# THE TASK
Copy out the passage on staffing Singapore's national sports associations word for word, from start to finish.

# EXCERPTED PASSAGE
—————

Low Teo Ping, president of the SRU, has a unique idea to alleviate NSAs’ manpower woes.

“It could sound radical, but we could put all the racket sports under one NSA, or put some of other sports that are alike under one NSA, and use whatever limited resources we have and really position them and do something,” said the veteran sports administrator. “We should relook at the whole landscape.”

Pointing to ex-football administrators who have left Singapore to work in higher-profile positions overseas, such as former FAS deputy director for development and planning Benjamin Tan, now the deputy chief executive of Premier League Thailand, and his successor Yazeen Buhari, who subsequently left to join the Asian Football Confederation, Ridzal said there are a lot of talented individuals who can help develop NSAs and make them more professional.

The key is in finding the right people who have the best interests of the sports at heart, he said. “For Singapore sport to be better, whoever is in management has got to think of the athletes first, and then the fans ... then you can build your product around it,” he noted.

—————

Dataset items

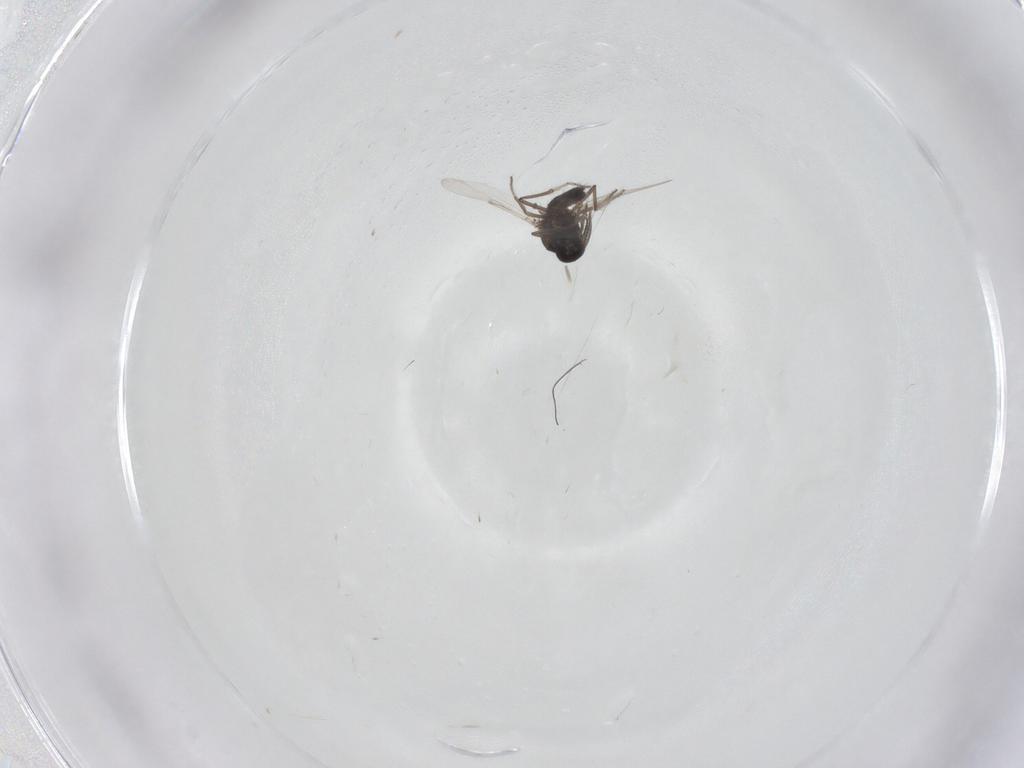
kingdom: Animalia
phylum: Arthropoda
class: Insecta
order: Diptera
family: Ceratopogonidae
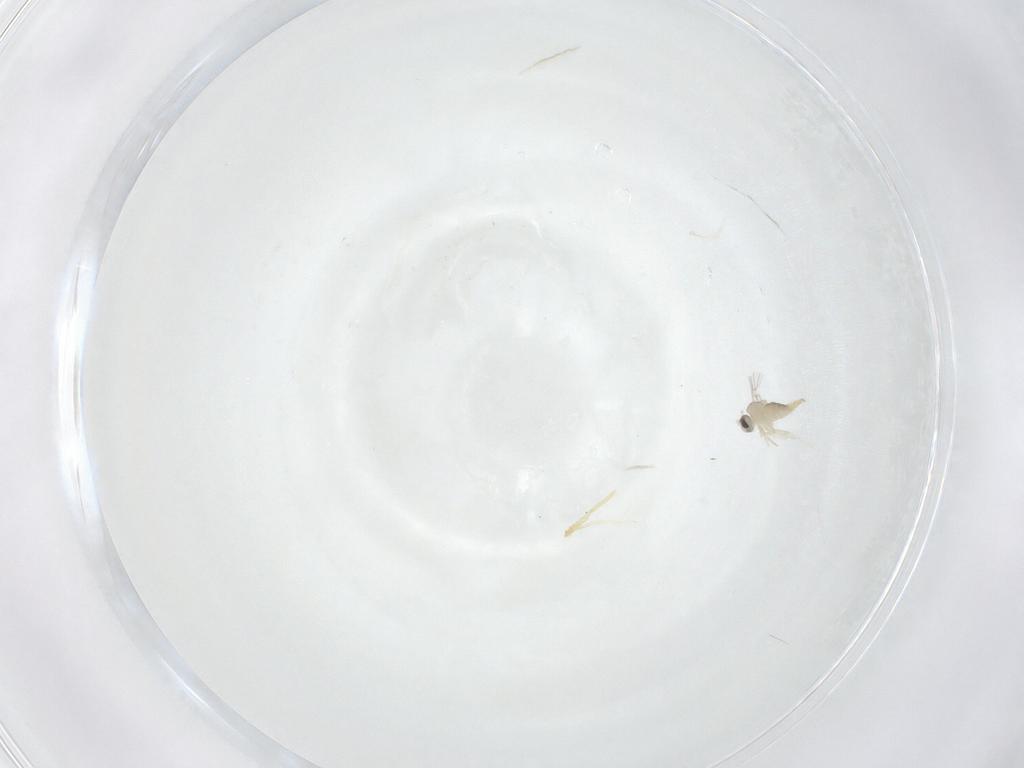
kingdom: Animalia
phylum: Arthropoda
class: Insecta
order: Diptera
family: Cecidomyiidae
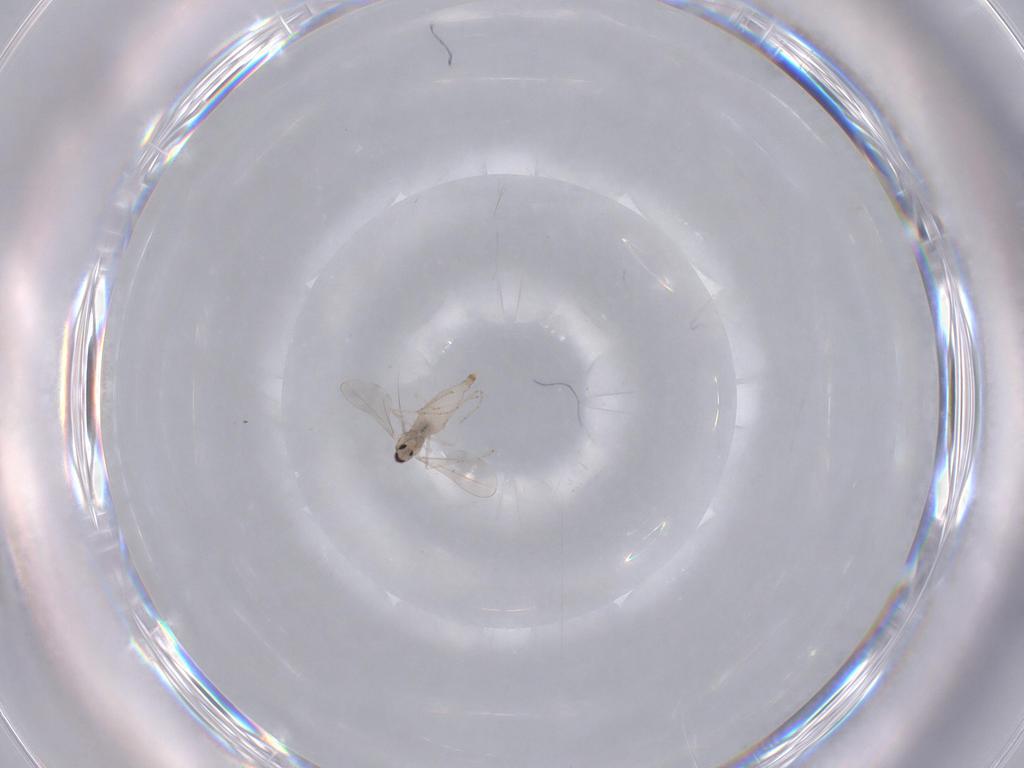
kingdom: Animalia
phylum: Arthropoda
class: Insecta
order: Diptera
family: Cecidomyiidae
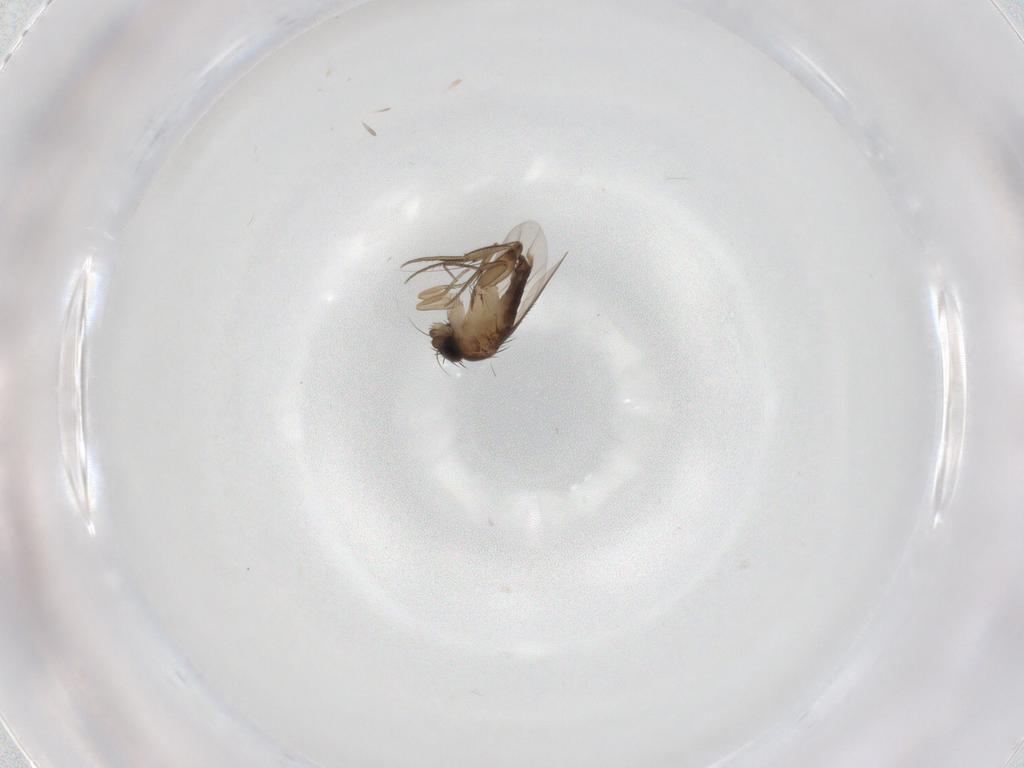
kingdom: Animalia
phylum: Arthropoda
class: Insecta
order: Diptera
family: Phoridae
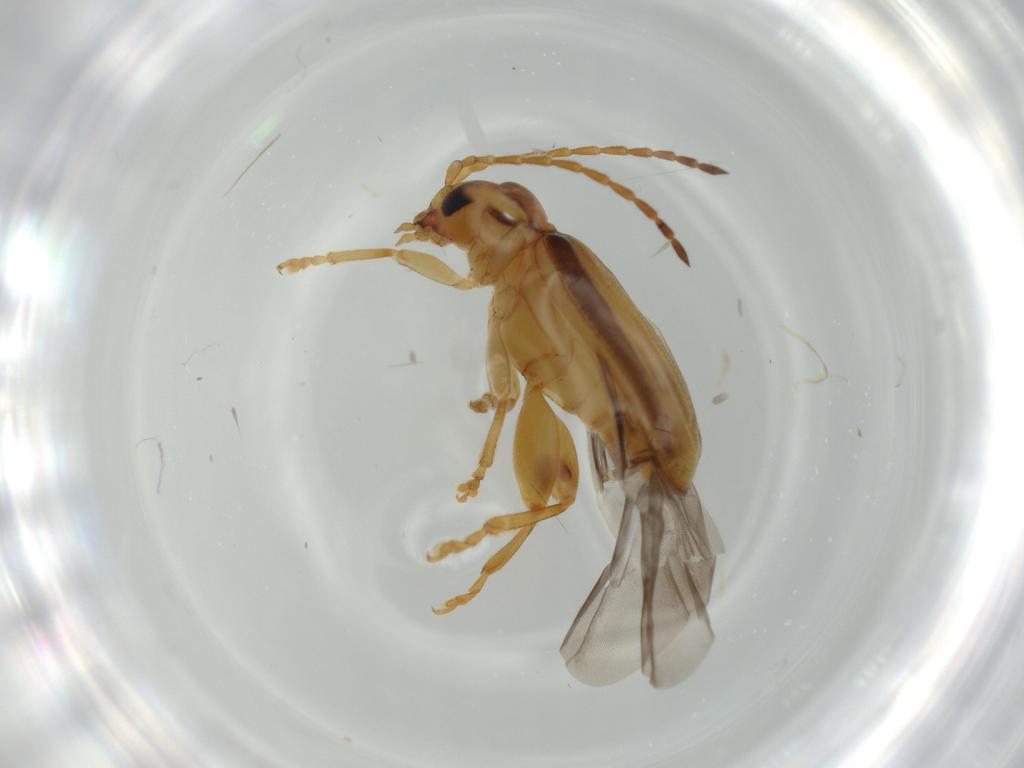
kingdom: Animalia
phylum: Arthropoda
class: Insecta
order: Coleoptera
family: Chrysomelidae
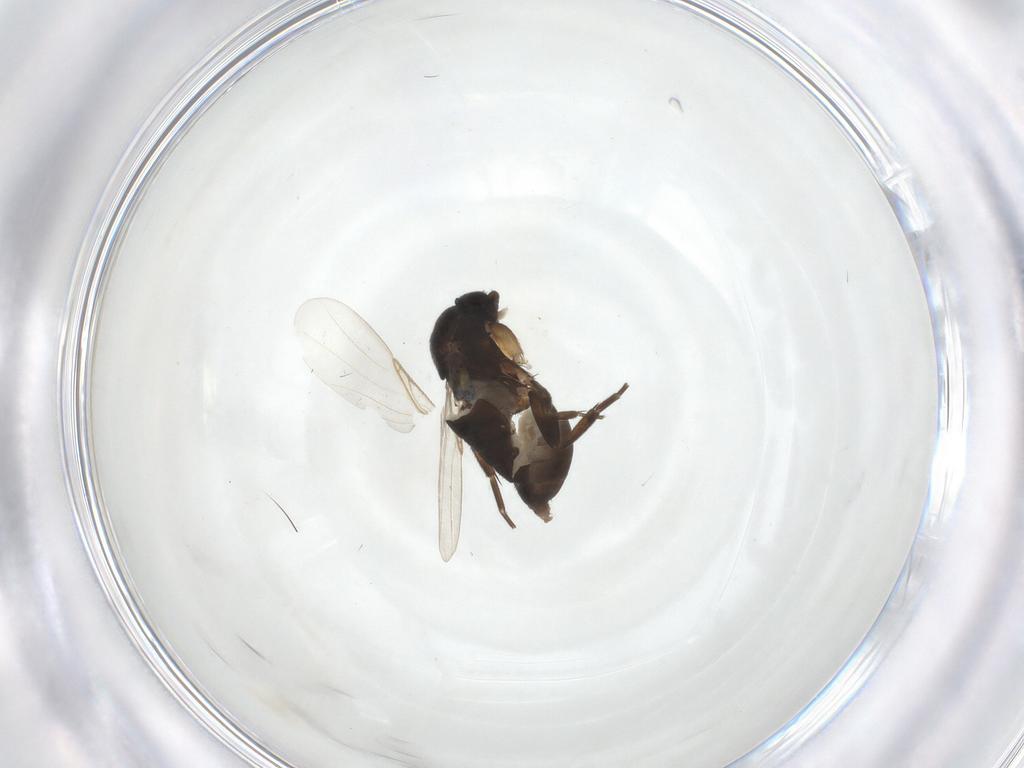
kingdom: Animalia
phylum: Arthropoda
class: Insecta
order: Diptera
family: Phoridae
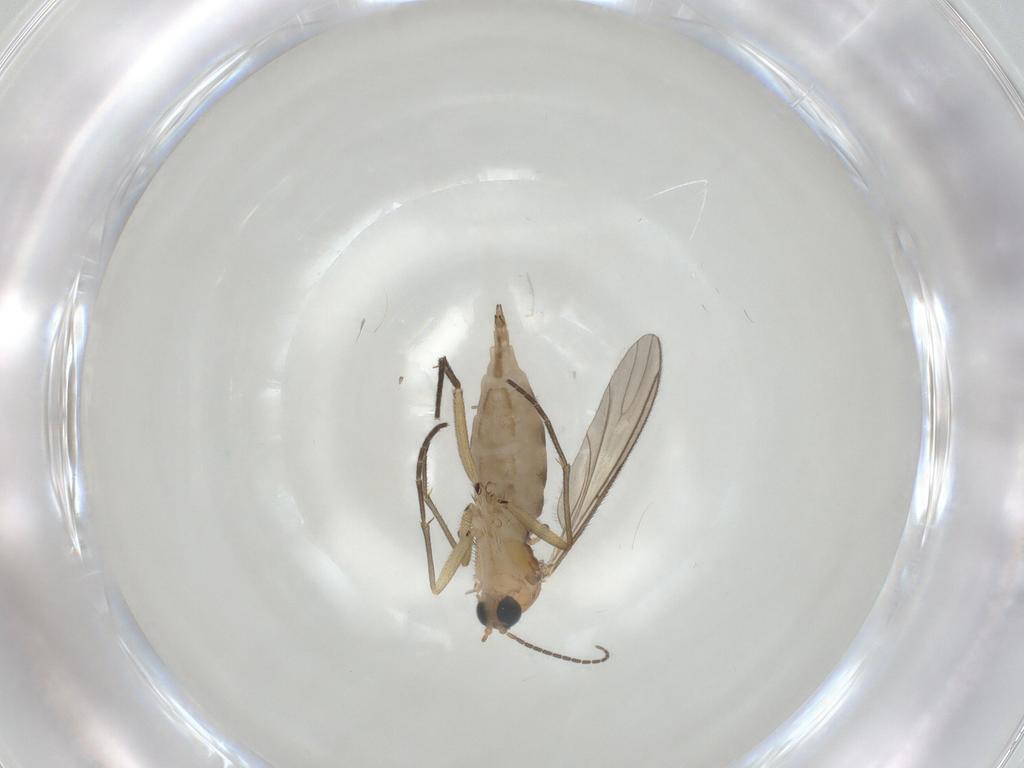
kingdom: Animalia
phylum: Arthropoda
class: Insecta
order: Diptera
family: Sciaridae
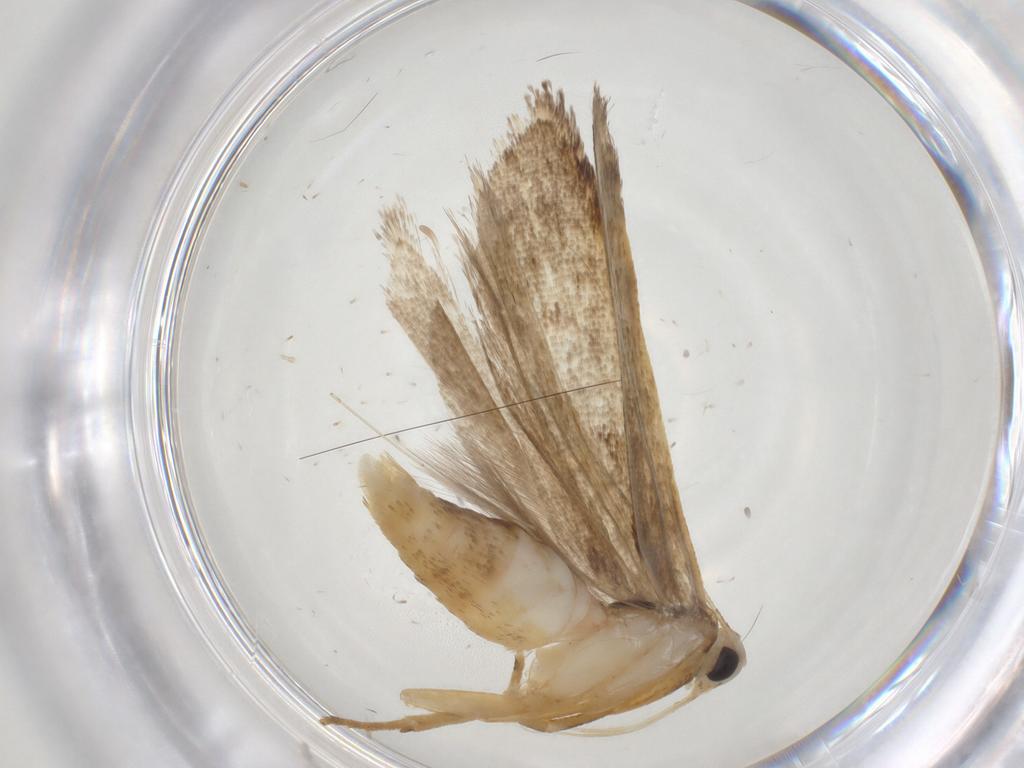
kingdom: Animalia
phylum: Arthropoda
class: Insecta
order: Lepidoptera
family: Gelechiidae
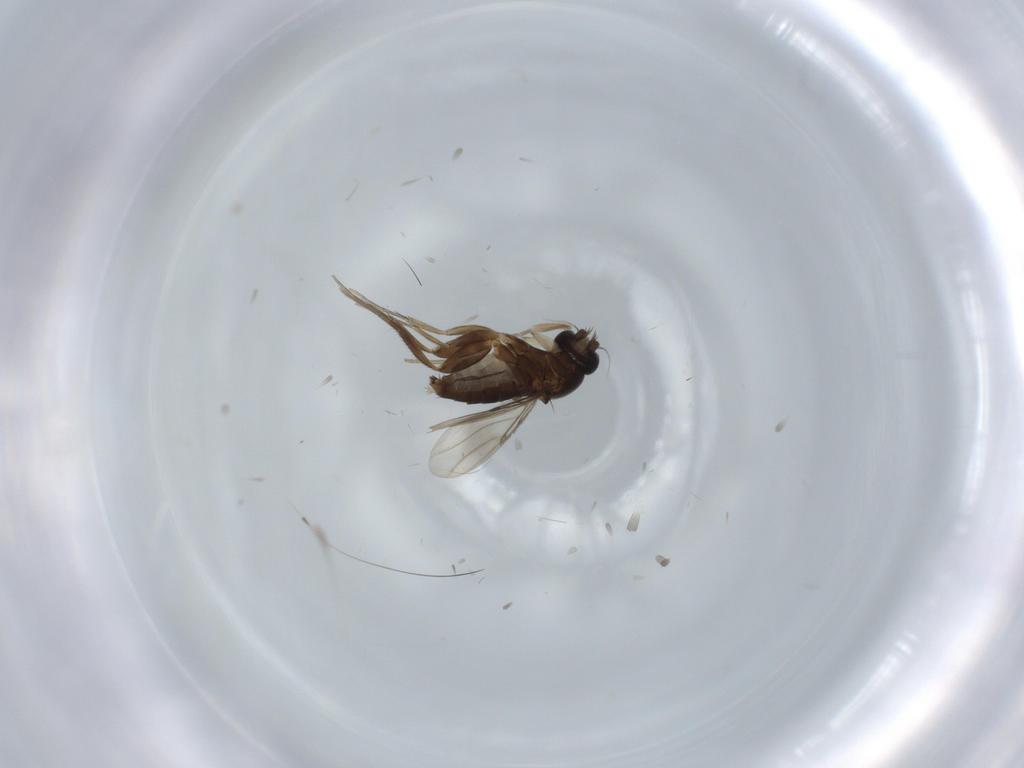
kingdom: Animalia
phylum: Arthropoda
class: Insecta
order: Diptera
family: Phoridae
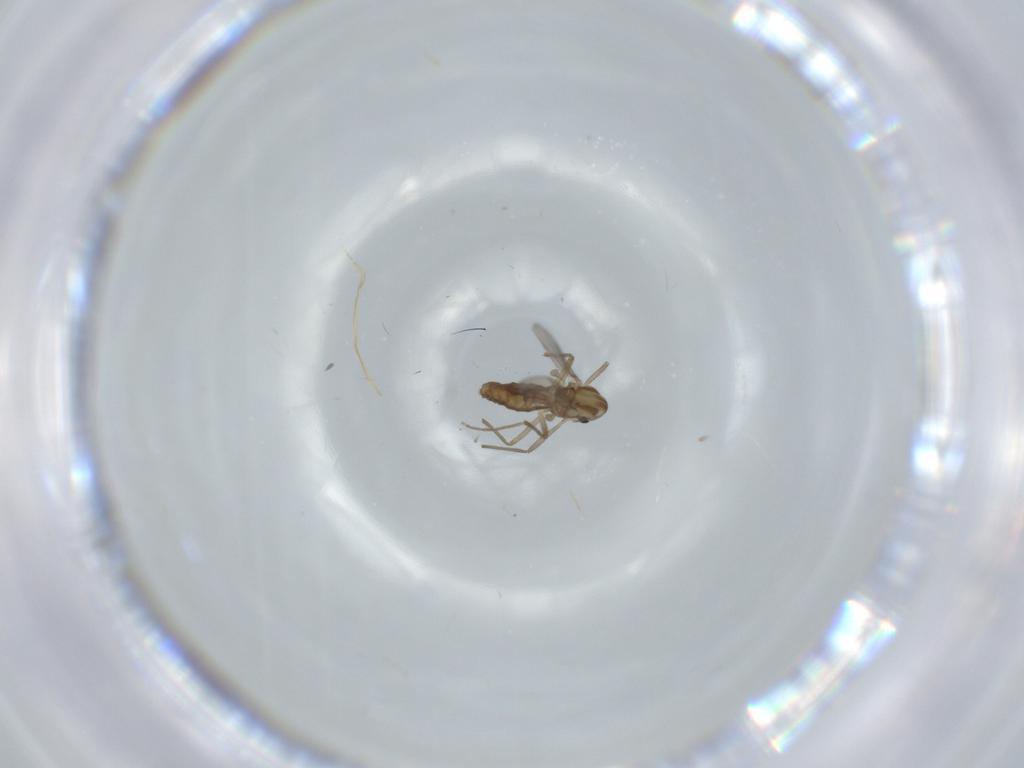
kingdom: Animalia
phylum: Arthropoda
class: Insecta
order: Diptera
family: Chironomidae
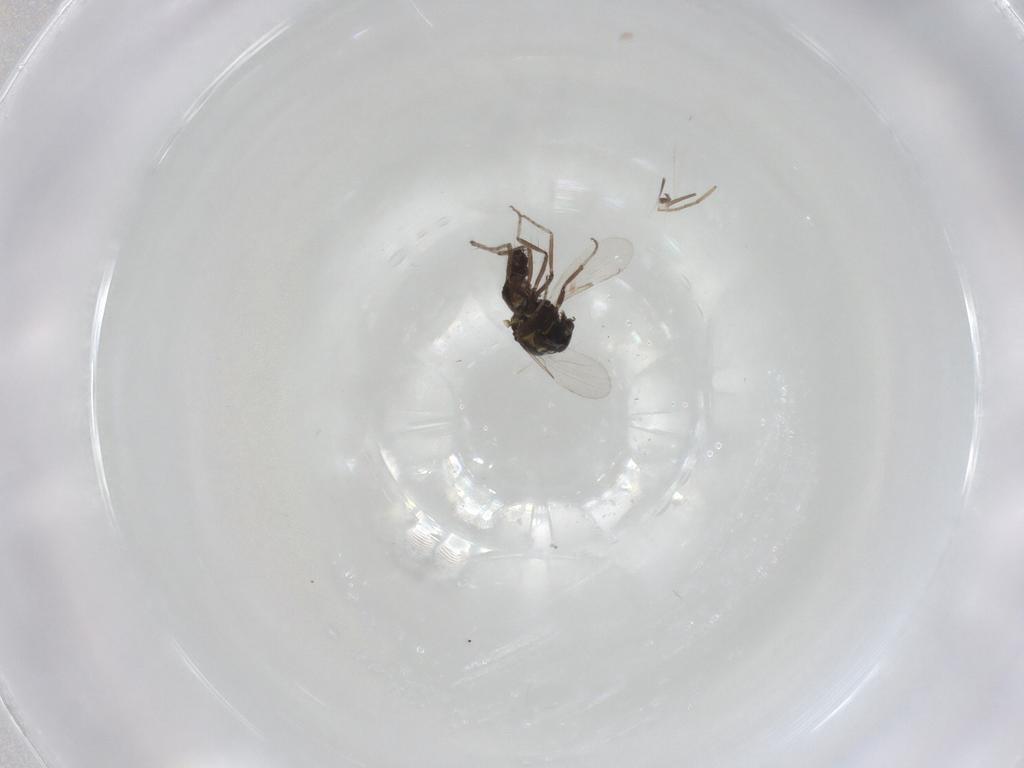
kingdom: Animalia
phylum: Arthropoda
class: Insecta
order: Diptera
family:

—————

# REPLY TO THE TASK
Low Teo Ping, president of the SRU, has a unique idea to alleviate NSAs’ manpower woes.

“It could sound radical, but we could put all the racket sports under one NSA, or put some of other sports that are alike under one NSA, and use whatever limited resources we have and really position them and do something,” said the veteran sports administrator. “We should relook at the whole landscape.”

Pointing to ex-football administrators who have left Singapore to work in higher-profile positions overseas, such as former FAS deputy director for development and planning Benjamin Tan, now the deputy chief executive of Premier League Thailand, and his successor Yazeen Buhari, who subsequently left to join the Asian Football Confederation, Ridzal said there are a lot of talented individuals who can help develop NSAs and make them more professional.

The key is in finding the right people who have the best interests of the sports at heart, he said. “For Singapore sport to be better, whoever is in management has got to think of the athletes first, and then the fans ... then you can build your product around it,” he noted.